──────── Records for this exercise ────────

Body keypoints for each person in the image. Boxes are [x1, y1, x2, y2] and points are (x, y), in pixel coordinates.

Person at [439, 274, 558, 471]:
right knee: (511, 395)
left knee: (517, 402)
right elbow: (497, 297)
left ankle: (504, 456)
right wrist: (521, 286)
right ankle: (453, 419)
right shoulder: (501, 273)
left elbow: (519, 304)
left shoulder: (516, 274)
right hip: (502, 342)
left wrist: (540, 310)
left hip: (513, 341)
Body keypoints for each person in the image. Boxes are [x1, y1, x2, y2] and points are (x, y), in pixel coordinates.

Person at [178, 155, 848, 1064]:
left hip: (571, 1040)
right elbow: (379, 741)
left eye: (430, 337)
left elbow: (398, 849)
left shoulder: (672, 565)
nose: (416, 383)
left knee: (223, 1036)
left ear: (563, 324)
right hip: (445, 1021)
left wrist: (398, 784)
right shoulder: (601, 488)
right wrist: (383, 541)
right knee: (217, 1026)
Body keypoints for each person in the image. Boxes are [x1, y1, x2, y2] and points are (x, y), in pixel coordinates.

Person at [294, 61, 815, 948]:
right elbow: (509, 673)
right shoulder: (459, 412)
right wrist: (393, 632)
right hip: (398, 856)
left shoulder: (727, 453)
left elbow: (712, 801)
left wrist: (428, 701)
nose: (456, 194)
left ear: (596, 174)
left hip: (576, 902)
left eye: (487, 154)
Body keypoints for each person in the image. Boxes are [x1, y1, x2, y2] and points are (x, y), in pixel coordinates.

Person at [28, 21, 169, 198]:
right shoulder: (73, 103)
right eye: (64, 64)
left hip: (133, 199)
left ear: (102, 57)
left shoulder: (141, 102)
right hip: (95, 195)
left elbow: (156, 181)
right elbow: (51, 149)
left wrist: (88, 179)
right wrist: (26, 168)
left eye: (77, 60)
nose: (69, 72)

────────

Check each line of the entries for "knee" and copy those that have it.

• [Solution]
right knee: (511, 395)
left knee: (517, 402)
left knee: (223, 1036)
right knee: (217, 1026)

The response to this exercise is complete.